I’m working in qiime2-2020.8 and I want to use ASVs database which was created by @benjjneb (Silva 138.1 prokaryotic SSU taxonomic training data formatted for DADA2 | Zenodo). The first file (silva_nr99_v138.1_train_set.fa.gz) seems to be a classifier type, but I don’t know if it is possible to import this to QIIME2. My partners work with this file in RStudio, but i want to know if I can use it in QIIME2. Thanks in advance for any help.
Also, I want to know if I’m right thinking that Silva 138.1 database is an OTU-based one, but not ASV-based. So my taxonomic assignment could be better if I use ASV-based database instead of the other. In theory, OTUs are groups of biological sequence so Dr. Callahan released the sequences within OTUs. Am I right?
Hi @fellora ,
From the description there, it sounds like this is just a version of the SILVA 138 bacterial sequences that is formatted for use with dada2 in R.
These will not be exactly the same as what dada2 and SILVA provide: we perform some additional QC steps as described in this tutorial:
Yes, the NR99 sequences are clustered at 99% to reduce redundancy.
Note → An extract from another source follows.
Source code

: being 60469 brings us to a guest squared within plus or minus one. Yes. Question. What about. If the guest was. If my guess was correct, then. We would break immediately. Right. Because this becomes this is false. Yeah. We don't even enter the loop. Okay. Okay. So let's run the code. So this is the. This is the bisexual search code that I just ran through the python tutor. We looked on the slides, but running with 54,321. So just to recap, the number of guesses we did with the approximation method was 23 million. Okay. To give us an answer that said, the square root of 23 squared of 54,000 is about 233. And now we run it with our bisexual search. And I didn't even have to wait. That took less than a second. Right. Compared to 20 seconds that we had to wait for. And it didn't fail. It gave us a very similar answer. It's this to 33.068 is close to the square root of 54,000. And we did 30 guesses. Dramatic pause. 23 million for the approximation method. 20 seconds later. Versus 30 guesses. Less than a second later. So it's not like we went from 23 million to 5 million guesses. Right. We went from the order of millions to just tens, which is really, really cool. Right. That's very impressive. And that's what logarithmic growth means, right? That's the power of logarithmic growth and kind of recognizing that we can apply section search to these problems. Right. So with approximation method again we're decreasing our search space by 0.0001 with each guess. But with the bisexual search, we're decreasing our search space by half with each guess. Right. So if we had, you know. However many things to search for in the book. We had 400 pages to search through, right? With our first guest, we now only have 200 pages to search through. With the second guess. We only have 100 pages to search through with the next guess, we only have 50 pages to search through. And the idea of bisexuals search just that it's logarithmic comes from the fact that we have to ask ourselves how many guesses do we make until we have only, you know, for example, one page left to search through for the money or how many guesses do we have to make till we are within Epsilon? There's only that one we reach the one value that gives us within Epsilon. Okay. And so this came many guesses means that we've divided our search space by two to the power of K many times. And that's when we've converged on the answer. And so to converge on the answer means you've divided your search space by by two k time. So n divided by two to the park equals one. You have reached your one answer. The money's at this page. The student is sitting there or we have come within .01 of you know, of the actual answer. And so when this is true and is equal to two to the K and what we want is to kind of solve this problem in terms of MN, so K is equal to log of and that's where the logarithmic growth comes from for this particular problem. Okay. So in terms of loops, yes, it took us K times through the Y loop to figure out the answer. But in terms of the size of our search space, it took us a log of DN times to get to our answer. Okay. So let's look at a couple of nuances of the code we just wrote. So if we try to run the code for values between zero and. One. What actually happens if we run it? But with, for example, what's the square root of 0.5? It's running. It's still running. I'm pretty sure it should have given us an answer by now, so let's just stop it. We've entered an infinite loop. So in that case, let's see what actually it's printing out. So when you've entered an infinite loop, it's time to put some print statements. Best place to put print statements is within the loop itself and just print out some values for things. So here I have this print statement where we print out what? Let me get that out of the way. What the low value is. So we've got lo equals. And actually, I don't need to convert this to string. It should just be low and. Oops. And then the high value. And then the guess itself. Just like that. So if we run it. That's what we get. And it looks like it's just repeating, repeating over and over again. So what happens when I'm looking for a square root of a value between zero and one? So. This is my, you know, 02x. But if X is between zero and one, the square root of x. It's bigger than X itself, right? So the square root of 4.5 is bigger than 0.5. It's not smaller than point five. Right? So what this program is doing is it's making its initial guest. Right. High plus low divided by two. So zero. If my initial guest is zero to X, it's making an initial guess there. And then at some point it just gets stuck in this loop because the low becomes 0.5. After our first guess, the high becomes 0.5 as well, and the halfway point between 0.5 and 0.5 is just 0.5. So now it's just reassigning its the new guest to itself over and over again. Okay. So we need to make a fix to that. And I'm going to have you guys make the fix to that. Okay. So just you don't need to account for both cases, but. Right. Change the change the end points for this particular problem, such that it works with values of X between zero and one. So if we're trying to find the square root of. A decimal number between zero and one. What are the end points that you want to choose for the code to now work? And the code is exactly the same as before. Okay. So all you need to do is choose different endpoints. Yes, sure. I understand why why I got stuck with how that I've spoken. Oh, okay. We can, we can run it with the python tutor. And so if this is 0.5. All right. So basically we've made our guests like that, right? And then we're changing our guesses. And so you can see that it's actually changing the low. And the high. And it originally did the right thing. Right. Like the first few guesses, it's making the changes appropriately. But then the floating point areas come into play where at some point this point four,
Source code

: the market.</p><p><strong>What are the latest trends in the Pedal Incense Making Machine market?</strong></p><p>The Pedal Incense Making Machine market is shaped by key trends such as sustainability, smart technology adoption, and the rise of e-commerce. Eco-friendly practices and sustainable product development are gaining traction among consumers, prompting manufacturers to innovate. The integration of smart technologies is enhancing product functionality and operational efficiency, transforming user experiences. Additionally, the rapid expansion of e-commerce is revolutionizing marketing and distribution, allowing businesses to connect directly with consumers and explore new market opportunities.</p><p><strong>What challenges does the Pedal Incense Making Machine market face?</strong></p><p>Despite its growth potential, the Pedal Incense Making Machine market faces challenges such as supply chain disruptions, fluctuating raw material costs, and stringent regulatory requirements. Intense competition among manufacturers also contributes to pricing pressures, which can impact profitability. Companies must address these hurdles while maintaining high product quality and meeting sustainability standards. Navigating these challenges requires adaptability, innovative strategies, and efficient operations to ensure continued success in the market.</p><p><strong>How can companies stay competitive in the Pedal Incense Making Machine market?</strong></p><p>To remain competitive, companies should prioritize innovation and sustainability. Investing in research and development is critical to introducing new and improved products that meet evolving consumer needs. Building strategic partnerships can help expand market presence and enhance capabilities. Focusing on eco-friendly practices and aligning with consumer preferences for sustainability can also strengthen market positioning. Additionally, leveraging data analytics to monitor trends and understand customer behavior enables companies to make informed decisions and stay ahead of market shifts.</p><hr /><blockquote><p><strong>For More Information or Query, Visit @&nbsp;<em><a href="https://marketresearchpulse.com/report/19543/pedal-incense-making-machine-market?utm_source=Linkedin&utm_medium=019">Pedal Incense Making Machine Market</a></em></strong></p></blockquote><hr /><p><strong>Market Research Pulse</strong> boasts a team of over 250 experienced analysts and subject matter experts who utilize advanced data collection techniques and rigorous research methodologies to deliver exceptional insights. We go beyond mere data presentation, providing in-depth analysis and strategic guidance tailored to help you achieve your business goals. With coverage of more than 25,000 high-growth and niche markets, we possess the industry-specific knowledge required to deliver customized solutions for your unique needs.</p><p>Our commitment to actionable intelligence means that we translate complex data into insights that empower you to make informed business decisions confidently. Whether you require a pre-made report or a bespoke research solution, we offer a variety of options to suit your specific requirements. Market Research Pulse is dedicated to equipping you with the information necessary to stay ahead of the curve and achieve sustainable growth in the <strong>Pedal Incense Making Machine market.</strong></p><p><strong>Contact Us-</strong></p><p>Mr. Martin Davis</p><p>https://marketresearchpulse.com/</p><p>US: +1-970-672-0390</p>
It is possible to create a 100% unique (ASV) database using RESCRIPt in QIIME 2, as described in that tutorial above.
that level of resolution might not matter for taxonomy classification. The idea of ASVs is to allow mapping of unique sequence variants that theoretically represent subspecies-level variation. Taxonomic classification smooths over this variation to some degree, by mapping ASVs or OTUs to the nearest known reference taxonomy. An ASV database would most likely be redundant unless if the subspecies-level variants are annotated as such (e.g., strain ID) — though this would not be practically useful either since 16S (even full-length) does not fully resolve at subspecies level (this is why I refer to ASVs as "theoretically" subspecies variants — they are, but you cannot use 16S to distinguish true strains).
But you could certainly build a SILVA ASV database following the tutorial above, and test the level of resolution you get on your own data
Really awesome!! I and my short peruvian group are going to work with RESCRIPt to create a costumized database. But, our weakness is that we don't have a server so we are working at google cloud. Recentely, a RESCRIPt docker container was created by my collaborator (GitHub - gadgrandez/qiime2-rescript) and we are going to compare with other methods. Thanks a lot!!
Awesome!! So if we would improve the converted ASV-based SILVA database with a curated species-level NCBI-RefSeqs with RESCRIPt and, then, we add ASVs from other 16S SRA studies with their taxonomy assignation, so we can improve my taxonomic resolution and assigment for my specific ecosystem!!
that might be a job for q2-clawback (to weight taxonomic classificaiton by the likelihood of detecting specific taxa, instead of trimming a database, which can lead to misclassification issues).
Thanks a lot for the idea. I've read RESCRIPt's paper and taken a look in q2-clawback, I definitely want to use it. However, I'm blocked trying to convert OTU-based SILVA database. You mentioned that It is possible to do this in Rescript, but I don't have any idea how to start doing this (What command line?). Because the paper mention all the procedure in OTUs. Could you please give me some advice??
Hi @fellora ,
The tutorial above shows how to make such an ASV database (dereplicate but do not cluster the sequences). Likewise, this is how the sequences and pre-trained classifiers shared on the QIIME 2 data-resources page are created.